皆さんが「自分の病棟で働くスタッフの満足度」を調査したいと思ったなら、あらかじめスタッフに「組織」を「病棟」と置き換えて答えてほしいと話しておけば、これを自分の病棟の職員満足度調査として活用することができます。

NPSは8点以上がその組織のファンという捉え方をしており、中心傾向の強い日本においては少々、辛口の評価基準です。

職員満足度調査結果

田澤師長はこの職員満足度を実施し、「一緒に働こうと勧める理由」と、勧められないと回答した者には「なにがあれば勧められるか」を確認しました。

緩和ケアスタッフ「やりがいがあるから」「生死に関わる部署で自分を見つめ直せる機会がもらえるから」「働くスタッフが自部署で一緒に働こうと勧める理由は「やりがいがあるから」「生死にかかわる部署で自分を見つめ直せる機会がもらえるから」「働くスタッフが一生懸命だから」というものでした。

これらの記述により、同院緩和ケア病棟が現在、「働きがい」のある部署だということがうかがえます。また、回答が「8点以下」のスタッフの「何ががあったら勧められるか」の答えも改善点と捉え、可能なものから解決していくように動けば、数カ月後にはさらに職員満足度は高まります。

ポイントは、今のところあまり「自部署で働こう」と人に勧められないと回答した者に対して、がっかりしすぎないことです。人間は弱いものですから、どうしてもマイナスな意見に傷ついてしまい、本質を見失ってしまいがちです。

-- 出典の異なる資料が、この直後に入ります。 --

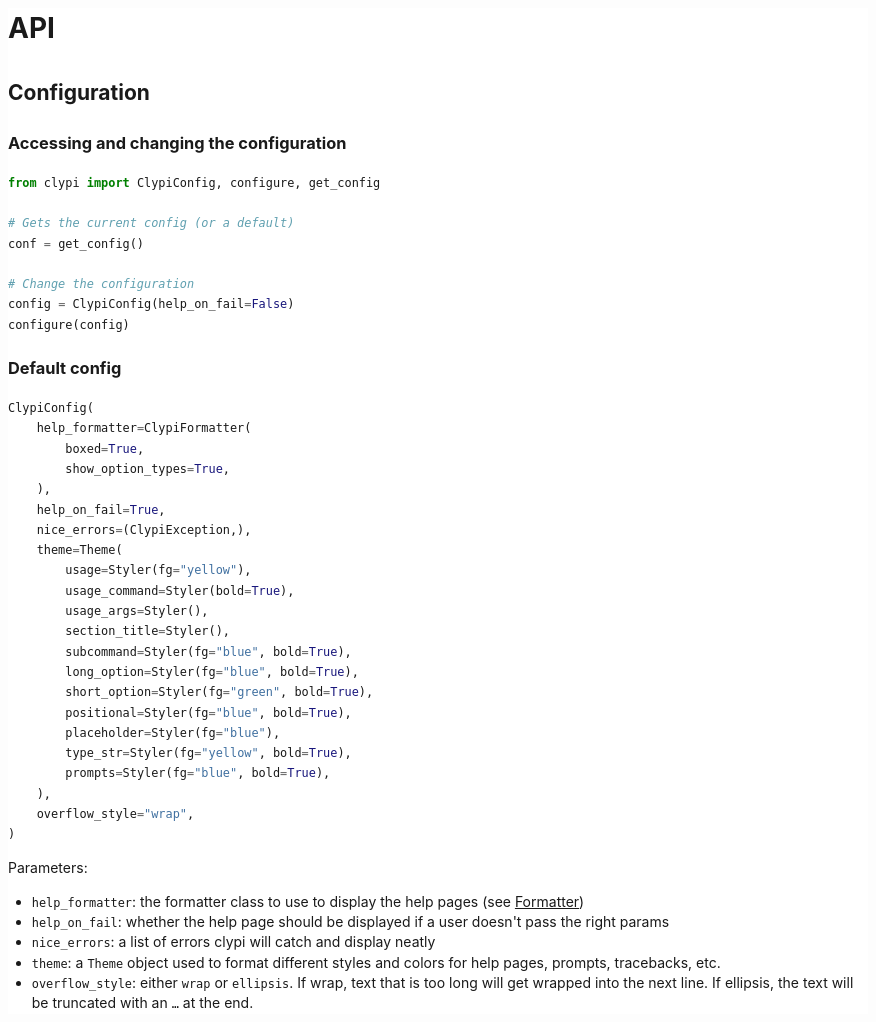 # API

## Configuration

### Accessing and changing the configuration

```python
from clypi import ClypiConfig, configure, get_config

# Gets the current config (or a default)
conf = get_config()

# Change the configuration
config = ClypiConfig(help_on_fail=False)
configure(config)
```

### Default config


```python
ClypiConfig(
    help_formatter=ClypiFormatter(
        boxed=True,
        show_option_types=True,
    ),
    help_on_fail=True,
    nice_errors=(ClypiException,),
    theme=Theme(
        usage=Styler(fg="yellow"),
        usage_command=Styler(bold=True),
        usage_args=Styler(),
        section_title=Styler(),
        subcommand=Styler(fg="blue", bold=True),
        long_option=Styler(fg="blue", bold=True),
        short_option=Styler(fg="green", bold=True),
        positional=Styler(fg="blue", bold=True),
        placeholder=Styler(fg="blue"),
        type_str=Styler(fg="yellow", bold=True),
        prompts=Styler(fg="blue", bold=True),
    ),
    overflow_style="wrap",
)
```

Parameters:
- `help_formatter`: the formatter class to use to display the help pages (see [Formatter](#formatter))
- `help_on_fail`: whether the help page should be displayed if a user doesn't pass the right params
- `nice_errors`: a list of errors clypi will catch and display neatly
- `theme`: a `Theme` object used to format different styles and colors for help pages, prompts, tracebacks, etc.
- `overflow_style`: either `wrap` or `ellipsis`. If wrap, text that is too long will get wrapped into the next line. If ellipsis, the text will be truncated with an `…` at the end.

期待値が高ければ、その分評価は厳しくなりやすいものだというふうに捉えて、改善に気持ちを持っていくことが重要あ「あり方」だと思います。

職員満足度調査は継続的な実施が重要

職員満足度調査等は、まずは「実施すること」そして「継続すること」が何よりも大事です。看護師の離職率は低くはありません。ですから、5年に1度実施する職員満足度調査などはほとんど意味をなしません。

部署の課題を把握し改善をはかりながら3ヶ月後、半年後とスタッフの満足度を聴取していくからこそ、自身の取り組みや工夫がよかったのかどうかがわかります。その結果と向き合いながら、よきものは維持し、改善すべきものは解決をすることが重要です。

ダイエットにチャレンジしようとするとき、まずは現在の体重を知らなければ、数カ月後「痩せたのかどうか」を確認することはできませんし、妥当な目標も立てられません。

聞けば当然のことのようですが、ダイエットはしたいけれど、現状に向き合うのが怖くて「体重計に乗らない人」は実は結構います。

組織診断に置き換えると「スタッフの本音を聞くのが怖くて調査なんてできない」とい状態です。しかし、院内には改善委員会なるものがあり病棟からも委員を出していたりします。であれば、委員会でめざす改善目標は妥当なのか、結果が出ているのか、どこまで改善すれば達成できたとするのか、結果は出ているのか、どこまで改善すれば達成出来たとするのか、はたまたそれは自部署の改善にどれだけ寄与しているのかを検証しなければいけないと思います。

その前提としてまずは、自組織のスタッフの満足度と解決してほしいと望んでいる課題が何かを把握しておく必要があります。その意味でも今回の田澤師長の一歩を踏み出す姿勢は素晴らしいといえるのではないでしょうか。